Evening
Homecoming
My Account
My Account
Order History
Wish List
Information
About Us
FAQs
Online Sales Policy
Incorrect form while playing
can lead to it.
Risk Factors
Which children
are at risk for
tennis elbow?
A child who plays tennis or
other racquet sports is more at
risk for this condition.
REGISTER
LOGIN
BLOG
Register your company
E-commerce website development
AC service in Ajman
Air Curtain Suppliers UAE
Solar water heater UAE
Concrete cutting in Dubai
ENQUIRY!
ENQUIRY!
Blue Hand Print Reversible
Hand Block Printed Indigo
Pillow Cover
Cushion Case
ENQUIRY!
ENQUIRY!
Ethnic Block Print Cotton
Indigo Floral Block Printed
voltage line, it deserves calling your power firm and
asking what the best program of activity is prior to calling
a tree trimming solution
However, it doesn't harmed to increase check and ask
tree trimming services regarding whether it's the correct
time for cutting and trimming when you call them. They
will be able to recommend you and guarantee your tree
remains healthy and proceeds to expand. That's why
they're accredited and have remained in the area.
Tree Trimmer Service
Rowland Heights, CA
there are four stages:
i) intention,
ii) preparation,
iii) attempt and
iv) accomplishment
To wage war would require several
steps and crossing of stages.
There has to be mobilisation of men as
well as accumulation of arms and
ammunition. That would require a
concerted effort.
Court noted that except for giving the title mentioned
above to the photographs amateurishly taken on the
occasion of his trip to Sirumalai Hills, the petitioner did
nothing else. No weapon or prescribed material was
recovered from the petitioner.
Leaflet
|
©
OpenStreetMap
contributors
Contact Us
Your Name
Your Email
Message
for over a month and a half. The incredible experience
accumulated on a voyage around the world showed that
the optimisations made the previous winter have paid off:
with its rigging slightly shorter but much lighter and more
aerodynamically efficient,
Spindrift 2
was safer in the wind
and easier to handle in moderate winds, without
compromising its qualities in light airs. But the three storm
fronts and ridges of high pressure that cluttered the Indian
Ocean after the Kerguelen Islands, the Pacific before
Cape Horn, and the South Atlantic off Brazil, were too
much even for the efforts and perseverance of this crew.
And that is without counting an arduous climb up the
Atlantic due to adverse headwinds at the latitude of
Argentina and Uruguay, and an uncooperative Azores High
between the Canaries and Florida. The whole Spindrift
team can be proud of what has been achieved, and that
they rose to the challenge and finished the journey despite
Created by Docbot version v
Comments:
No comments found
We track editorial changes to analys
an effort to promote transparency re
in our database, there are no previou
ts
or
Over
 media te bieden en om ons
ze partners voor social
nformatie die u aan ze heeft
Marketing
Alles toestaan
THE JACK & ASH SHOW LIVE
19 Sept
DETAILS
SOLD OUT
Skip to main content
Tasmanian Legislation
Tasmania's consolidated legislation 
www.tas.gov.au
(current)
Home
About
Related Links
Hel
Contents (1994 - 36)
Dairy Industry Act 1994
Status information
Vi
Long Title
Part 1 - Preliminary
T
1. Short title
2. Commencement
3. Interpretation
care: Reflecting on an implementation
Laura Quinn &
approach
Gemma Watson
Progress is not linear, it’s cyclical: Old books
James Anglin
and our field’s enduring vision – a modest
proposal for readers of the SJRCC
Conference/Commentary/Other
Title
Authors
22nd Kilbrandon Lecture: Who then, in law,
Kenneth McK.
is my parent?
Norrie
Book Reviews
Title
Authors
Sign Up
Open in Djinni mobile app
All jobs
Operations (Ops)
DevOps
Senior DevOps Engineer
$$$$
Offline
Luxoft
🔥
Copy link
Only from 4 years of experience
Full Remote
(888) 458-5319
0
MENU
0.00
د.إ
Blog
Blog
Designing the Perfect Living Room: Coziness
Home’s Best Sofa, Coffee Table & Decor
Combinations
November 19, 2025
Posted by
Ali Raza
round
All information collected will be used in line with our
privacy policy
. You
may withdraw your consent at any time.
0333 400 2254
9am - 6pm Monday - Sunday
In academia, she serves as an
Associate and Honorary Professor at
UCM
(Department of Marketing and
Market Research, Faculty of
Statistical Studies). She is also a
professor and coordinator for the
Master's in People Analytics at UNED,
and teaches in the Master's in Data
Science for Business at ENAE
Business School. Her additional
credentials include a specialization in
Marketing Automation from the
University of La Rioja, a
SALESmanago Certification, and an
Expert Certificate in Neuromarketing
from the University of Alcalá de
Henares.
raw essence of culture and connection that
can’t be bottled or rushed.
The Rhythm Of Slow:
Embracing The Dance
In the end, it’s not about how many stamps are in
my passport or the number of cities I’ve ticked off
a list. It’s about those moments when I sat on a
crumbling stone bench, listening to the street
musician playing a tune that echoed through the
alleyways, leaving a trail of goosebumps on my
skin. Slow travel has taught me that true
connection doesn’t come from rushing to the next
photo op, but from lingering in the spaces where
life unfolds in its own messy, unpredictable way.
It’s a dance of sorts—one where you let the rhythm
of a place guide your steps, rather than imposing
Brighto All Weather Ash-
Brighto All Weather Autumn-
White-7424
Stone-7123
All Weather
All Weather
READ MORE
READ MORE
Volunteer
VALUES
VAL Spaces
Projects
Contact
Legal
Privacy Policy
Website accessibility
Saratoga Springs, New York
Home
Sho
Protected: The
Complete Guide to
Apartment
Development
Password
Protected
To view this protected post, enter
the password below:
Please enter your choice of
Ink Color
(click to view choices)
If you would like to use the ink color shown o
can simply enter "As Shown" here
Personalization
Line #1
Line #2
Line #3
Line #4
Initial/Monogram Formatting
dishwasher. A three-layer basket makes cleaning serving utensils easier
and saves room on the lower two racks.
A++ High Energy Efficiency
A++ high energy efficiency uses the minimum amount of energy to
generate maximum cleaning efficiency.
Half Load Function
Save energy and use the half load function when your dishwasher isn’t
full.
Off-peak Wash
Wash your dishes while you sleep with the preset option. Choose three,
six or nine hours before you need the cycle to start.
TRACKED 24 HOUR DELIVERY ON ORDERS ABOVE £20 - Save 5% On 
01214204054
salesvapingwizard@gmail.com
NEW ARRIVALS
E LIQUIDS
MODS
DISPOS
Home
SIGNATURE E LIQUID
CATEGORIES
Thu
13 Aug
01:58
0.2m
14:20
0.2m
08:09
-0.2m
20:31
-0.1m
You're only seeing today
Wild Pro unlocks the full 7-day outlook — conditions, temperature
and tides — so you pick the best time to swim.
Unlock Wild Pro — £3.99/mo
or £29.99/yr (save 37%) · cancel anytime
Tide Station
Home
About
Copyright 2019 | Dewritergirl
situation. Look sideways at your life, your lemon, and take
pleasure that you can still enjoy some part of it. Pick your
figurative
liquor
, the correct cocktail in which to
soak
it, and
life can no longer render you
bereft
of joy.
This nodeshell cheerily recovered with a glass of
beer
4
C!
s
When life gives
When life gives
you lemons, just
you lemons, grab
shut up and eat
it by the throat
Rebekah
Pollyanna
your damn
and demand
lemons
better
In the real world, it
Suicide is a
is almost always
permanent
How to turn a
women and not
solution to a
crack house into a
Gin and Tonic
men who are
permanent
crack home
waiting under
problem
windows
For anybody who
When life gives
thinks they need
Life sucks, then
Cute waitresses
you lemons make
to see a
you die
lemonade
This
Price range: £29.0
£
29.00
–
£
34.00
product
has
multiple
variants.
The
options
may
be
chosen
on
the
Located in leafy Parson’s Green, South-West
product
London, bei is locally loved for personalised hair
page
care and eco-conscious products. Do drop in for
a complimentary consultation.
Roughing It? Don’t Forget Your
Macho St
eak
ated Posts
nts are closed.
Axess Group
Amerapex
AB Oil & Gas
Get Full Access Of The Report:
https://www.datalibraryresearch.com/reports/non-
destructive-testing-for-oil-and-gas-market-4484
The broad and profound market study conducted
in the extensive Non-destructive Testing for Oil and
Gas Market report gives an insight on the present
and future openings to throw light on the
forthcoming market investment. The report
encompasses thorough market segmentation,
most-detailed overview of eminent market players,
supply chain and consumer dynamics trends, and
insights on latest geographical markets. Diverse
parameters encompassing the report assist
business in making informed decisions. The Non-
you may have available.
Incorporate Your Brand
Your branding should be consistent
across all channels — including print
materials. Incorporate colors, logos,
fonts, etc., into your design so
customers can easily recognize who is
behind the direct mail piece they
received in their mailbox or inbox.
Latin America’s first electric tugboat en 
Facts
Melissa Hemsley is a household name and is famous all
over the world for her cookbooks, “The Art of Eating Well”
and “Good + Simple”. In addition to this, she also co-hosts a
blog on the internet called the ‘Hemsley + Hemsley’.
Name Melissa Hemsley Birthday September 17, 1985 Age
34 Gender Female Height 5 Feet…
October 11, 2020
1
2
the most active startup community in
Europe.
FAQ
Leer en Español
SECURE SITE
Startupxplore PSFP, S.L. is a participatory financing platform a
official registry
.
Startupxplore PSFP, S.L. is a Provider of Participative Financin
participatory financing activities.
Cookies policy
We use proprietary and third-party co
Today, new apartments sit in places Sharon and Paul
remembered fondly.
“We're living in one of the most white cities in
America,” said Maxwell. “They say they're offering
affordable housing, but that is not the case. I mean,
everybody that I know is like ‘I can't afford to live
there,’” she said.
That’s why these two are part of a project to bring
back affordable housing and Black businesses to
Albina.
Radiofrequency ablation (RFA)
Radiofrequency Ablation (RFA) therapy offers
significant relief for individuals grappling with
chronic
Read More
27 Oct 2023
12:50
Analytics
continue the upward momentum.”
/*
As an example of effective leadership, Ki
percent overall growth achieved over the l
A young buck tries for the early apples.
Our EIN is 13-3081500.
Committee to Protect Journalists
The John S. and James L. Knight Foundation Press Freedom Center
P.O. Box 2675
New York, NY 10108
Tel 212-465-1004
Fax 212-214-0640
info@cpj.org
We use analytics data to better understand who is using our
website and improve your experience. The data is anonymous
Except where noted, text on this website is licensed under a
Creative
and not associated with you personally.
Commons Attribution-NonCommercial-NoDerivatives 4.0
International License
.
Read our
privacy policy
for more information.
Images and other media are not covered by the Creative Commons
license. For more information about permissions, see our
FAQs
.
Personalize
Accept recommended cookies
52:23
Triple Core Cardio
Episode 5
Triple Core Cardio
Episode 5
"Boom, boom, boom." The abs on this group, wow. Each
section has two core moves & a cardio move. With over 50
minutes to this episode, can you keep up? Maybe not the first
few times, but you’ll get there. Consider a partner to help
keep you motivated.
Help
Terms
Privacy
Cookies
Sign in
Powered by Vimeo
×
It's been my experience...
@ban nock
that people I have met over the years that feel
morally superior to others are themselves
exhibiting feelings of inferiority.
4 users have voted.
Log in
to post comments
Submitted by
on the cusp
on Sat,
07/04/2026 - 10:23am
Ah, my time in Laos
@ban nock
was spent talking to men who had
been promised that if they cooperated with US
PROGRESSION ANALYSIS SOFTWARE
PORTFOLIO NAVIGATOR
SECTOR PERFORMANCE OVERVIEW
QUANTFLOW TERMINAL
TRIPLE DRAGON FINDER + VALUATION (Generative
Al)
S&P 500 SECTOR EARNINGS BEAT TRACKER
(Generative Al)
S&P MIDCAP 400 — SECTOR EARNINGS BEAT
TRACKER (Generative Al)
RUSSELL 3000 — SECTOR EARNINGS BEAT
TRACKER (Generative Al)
::::
▸ JOB ITEM:
In the listing above, start at the line with "Save energy and", go on through the line with "01214204054", and copy each of those lines exactly; leave out all the rest.

▸ RESPONSE BOX:
Save energy and use the half load function when your dishwasher isn’t
full.
Off-peak Wash
Wash your dishes while you sleep with the preset option. Choose three,
six or nine hours before you need the cycle to start.
TRACKED 24 HOUR DELIVERY ON ORDERS ABOVE £20 - Save 5% On 
01214204054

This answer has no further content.